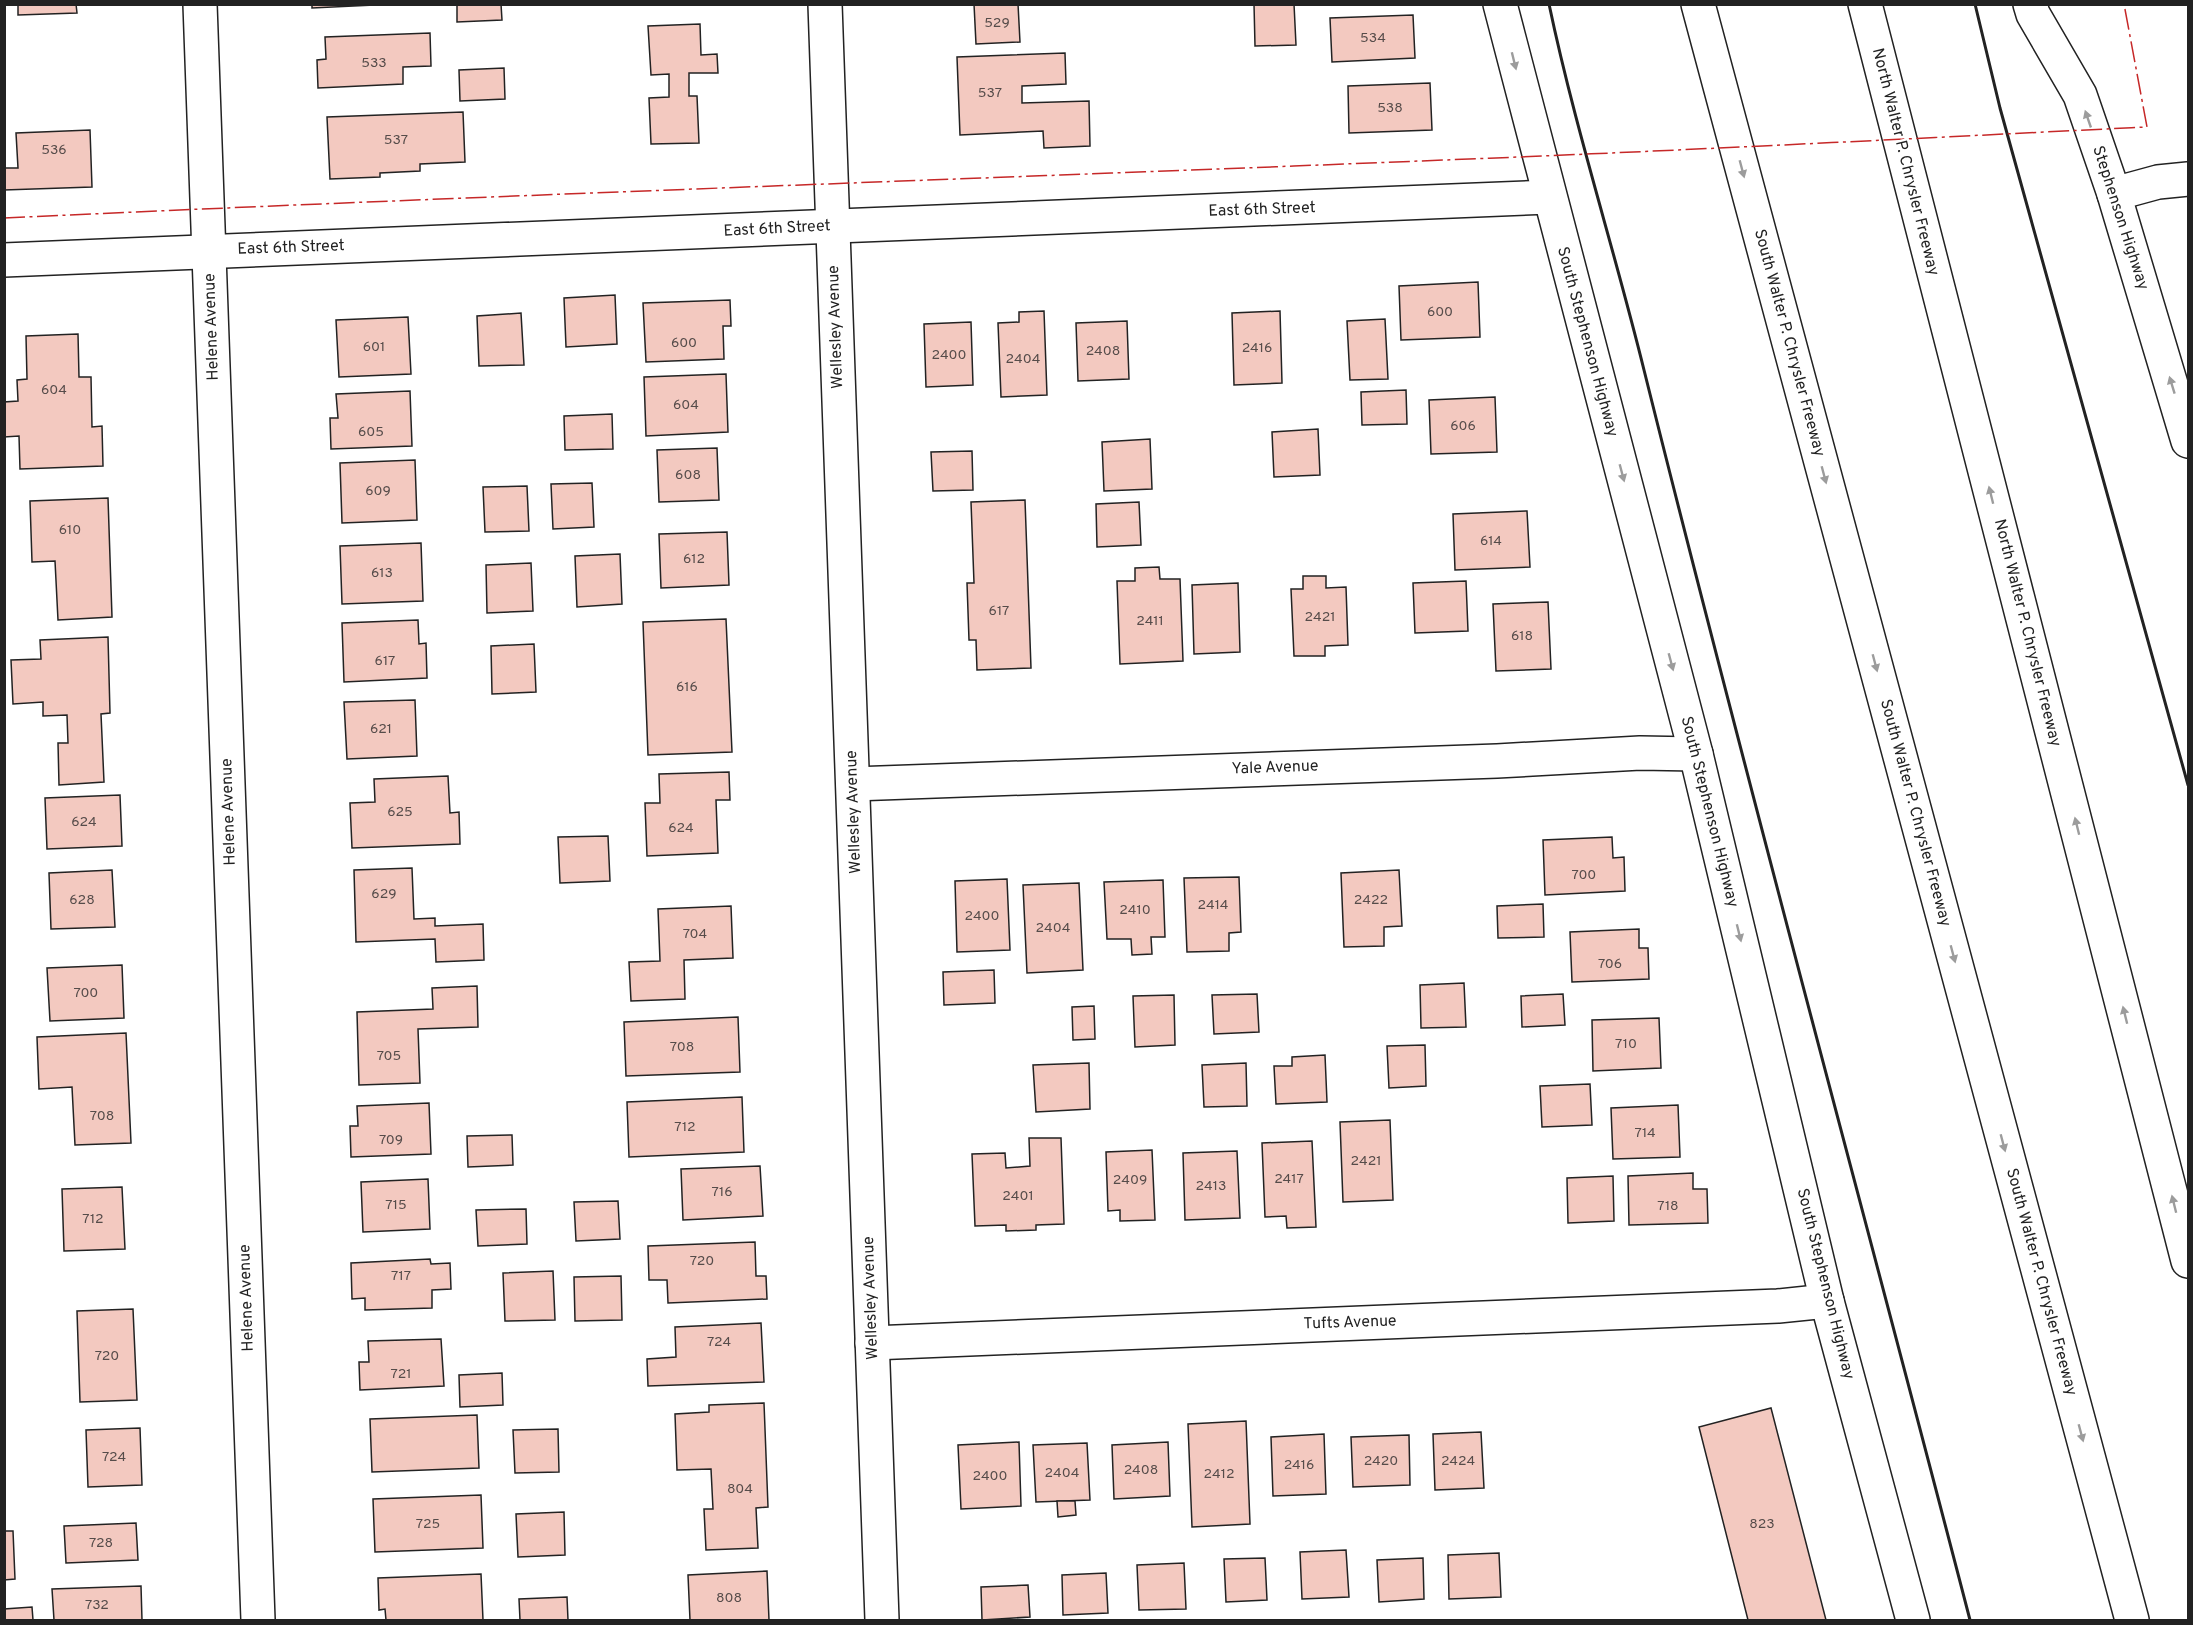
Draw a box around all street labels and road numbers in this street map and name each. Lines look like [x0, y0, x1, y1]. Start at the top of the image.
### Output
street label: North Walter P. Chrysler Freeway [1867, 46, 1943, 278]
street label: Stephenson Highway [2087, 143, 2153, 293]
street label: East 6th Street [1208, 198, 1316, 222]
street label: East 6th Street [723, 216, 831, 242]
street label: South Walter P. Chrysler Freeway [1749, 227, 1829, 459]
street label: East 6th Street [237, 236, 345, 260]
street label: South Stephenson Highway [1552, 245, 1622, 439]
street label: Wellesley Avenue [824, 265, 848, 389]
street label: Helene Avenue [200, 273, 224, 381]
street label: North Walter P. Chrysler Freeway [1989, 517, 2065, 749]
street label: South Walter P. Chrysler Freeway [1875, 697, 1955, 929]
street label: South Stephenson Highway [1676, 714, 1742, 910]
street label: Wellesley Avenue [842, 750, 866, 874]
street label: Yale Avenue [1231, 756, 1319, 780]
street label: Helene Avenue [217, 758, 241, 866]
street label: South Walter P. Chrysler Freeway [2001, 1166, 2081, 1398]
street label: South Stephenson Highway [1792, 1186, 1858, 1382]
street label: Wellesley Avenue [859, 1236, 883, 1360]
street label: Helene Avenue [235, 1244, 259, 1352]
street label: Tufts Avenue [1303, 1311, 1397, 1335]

********************

- **Task to complete**
Copy the whole of the material above exactly, and exclude every picture.

- **Answer**
Draw a box around all street labels and road numbers in this street map and name each. Lines look like [x0, y0, x1, y1]. Start at the top of the image.
### Output
street label: North Walter P. Chrysler Freeway [1867, 46, 1943, 278]
street label: Stephenson Highway [2087, 143, 2153, 293]
street label: East 6th Street [1208, 198, 1316, 222]
street label: East 6th Street [723, 216, 831, 242]
street label: South Walter P. Chrysler Freeway [1749, 227, 1829, 459]
street label: East 6th Street [237, 236, 345, 260]
street label: South Stephenson Highway [1552, 245, 1622, 439]
street label: Wellesley Avenue [824, 265, 848, 389]
street label: Helene Avenue [200, 273, 224, 381]
street label: North Walter P. Chrysler Freeway [1989, 517, 2065, 749]
street label: South Walter P. Chrysler Freeway [1875, 697, 1955, 929]
street label: South Stephenson Highway [1676, 714, 1742, 910]
street label: Wellesley Avenue [842, 750, 866, 874]
street label: Yale Avenue [1231, 756, 1319, 780]
street label: Helene Avenue [217, 758, 241, 866]
street label: South Walter P. Chrysler Freeway [2001, 1166, 2081, 1398]
street label: South Stephenson Highway [1792, 1186, 1858, 1382]
street label: Wellesley Avenue [859, 1236, 883, 1360]
street label: Helene Avenue [235, 1244, 259, 1352]
street label: Tufts Avenue [1303, 1311, 1397, 1335]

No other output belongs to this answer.